● What the task asks:
Look below for lines that hold the string "size" and copy each one.
===== Data for the task =====
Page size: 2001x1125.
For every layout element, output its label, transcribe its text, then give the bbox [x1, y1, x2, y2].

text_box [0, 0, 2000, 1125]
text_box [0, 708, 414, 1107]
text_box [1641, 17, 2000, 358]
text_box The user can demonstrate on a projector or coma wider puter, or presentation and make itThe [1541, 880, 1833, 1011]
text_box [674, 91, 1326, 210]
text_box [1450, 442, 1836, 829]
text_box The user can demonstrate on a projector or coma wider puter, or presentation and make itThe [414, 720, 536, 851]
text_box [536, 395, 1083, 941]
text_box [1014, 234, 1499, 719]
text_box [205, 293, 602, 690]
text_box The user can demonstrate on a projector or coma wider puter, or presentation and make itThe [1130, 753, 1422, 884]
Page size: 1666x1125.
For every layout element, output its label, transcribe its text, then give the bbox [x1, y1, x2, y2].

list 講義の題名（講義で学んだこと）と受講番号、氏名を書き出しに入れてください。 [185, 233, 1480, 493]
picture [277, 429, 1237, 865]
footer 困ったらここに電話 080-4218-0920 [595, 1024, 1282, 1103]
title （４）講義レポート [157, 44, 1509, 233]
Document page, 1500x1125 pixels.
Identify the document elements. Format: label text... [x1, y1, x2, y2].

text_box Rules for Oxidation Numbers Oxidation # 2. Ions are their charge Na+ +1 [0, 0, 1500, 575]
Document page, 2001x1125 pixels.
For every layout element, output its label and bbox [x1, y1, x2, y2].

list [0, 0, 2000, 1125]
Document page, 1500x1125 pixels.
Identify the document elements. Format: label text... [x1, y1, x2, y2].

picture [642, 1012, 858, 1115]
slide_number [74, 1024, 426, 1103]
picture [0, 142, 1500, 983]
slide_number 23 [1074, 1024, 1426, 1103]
=====
● Answer to the problem:
Page size: 2001x1125.
Page size: 1666x1125.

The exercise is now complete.